> [EXERCISE DESCRIPTION]:
Only the lines with "left" in them need to be copied from the listing.

Top of RECORDS

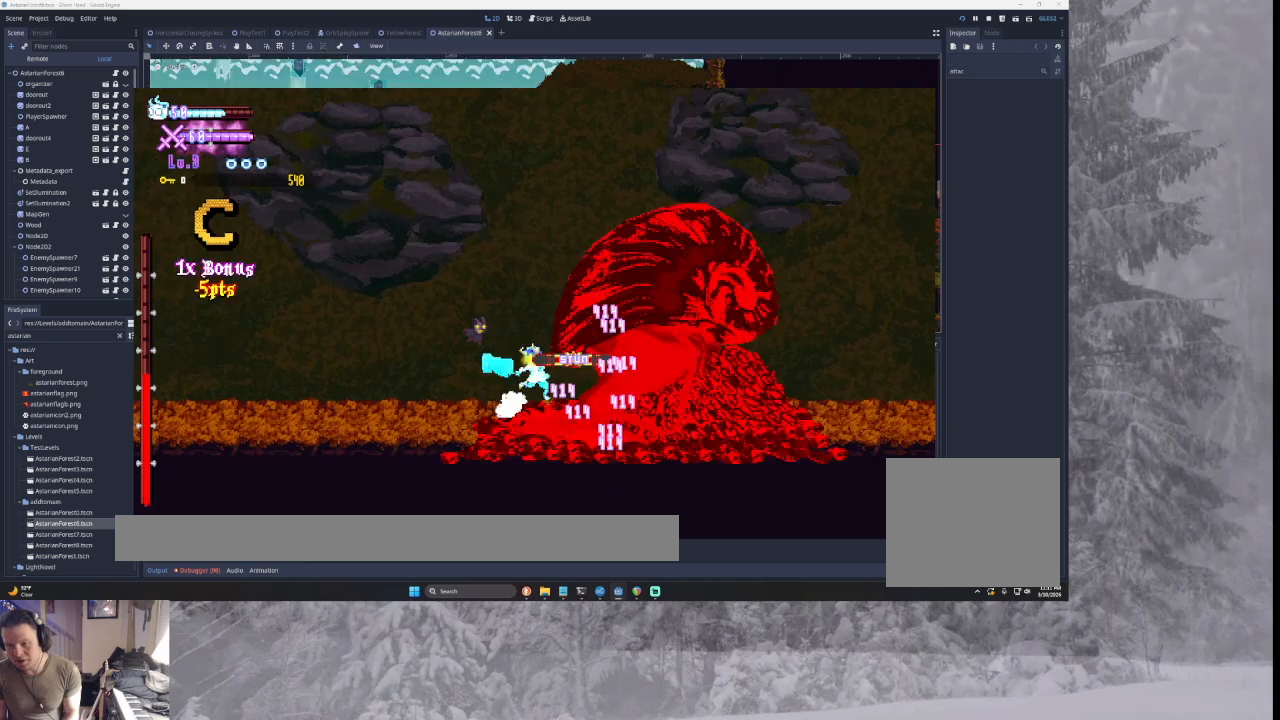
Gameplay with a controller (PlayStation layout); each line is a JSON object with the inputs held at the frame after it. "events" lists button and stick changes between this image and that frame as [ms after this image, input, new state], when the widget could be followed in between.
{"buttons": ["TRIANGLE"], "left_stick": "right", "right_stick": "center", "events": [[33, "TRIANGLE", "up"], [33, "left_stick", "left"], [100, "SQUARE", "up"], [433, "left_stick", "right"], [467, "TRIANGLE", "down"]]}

Bottom of RECORDS
Top of RECORDS

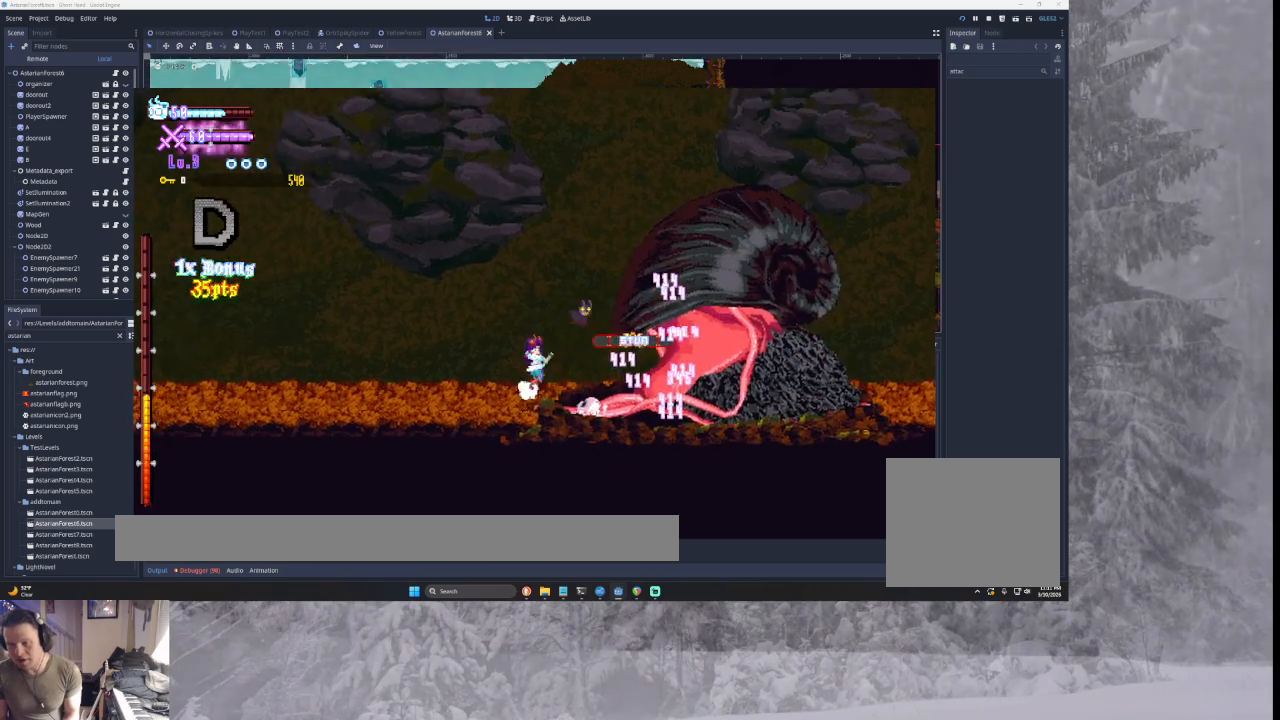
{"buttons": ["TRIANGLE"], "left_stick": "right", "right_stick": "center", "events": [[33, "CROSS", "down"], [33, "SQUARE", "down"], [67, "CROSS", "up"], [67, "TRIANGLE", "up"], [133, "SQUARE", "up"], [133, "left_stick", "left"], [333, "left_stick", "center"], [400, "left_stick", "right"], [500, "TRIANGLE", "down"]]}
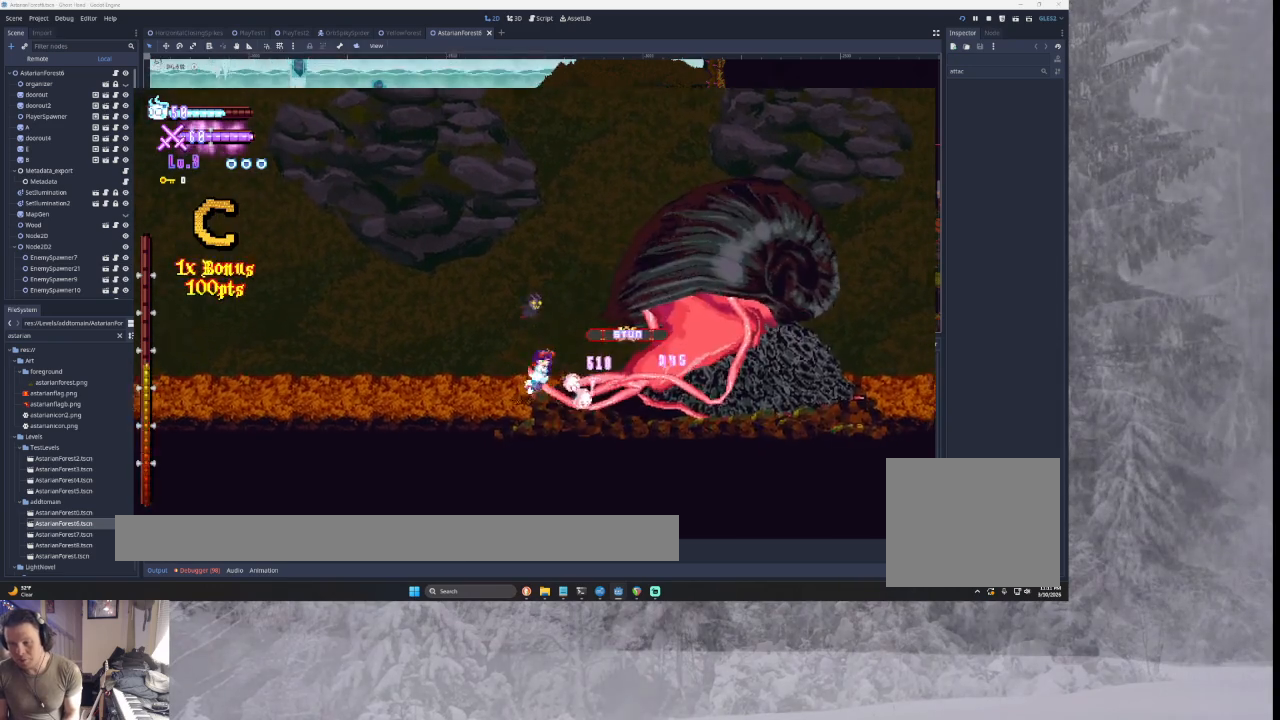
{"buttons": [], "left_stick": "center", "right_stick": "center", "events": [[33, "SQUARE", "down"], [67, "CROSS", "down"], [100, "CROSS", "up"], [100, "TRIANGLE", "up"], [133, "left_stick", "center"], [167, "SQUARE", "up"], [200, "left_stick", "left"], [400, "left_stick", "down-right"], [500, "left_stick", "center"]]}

Bottom of RECORDS

> [THE ANSWER]:
{"buttons": ["TRIANGLE"], "left_stick": "right", "right_stick": "center", "events": [[33, "TRIANGLE", "up"], [33, "left_stick", "left"], [100, "SQUARE", "up"], [433, "left_stick", "right"], [467, "TRIANGLE", "down"]]}
{"buttons": ["TRIANGLE"], "left_stick": "right", "right_stick": "center", "events": [[33, "CROSS", "down"], [33, "SQUARE", "down"], [67, "CROSS", "up"], [67, "TRIANGLE", "up"], [133, "SQUARE", "up"], [133, "left_stick", "left"], [333, "left_stick", "center"], [400, "left_stick", "right"], [500, "TRIANGLE", "down"]]}
{"buttons": [], "left_stick": "center", "right_stick": "center", "events": [[33, "SQUARE", "down"], [67, "CROSS", "down"], [100, "CROSS", "up"], [100, "TRIANGLE", "up"], [133, "left_stick", "center"], [167, "SQUARE", "up"], [200, "left_stick", "left"], [400, "left_stick", "down-right"], [500, "left_stick", "center"]]}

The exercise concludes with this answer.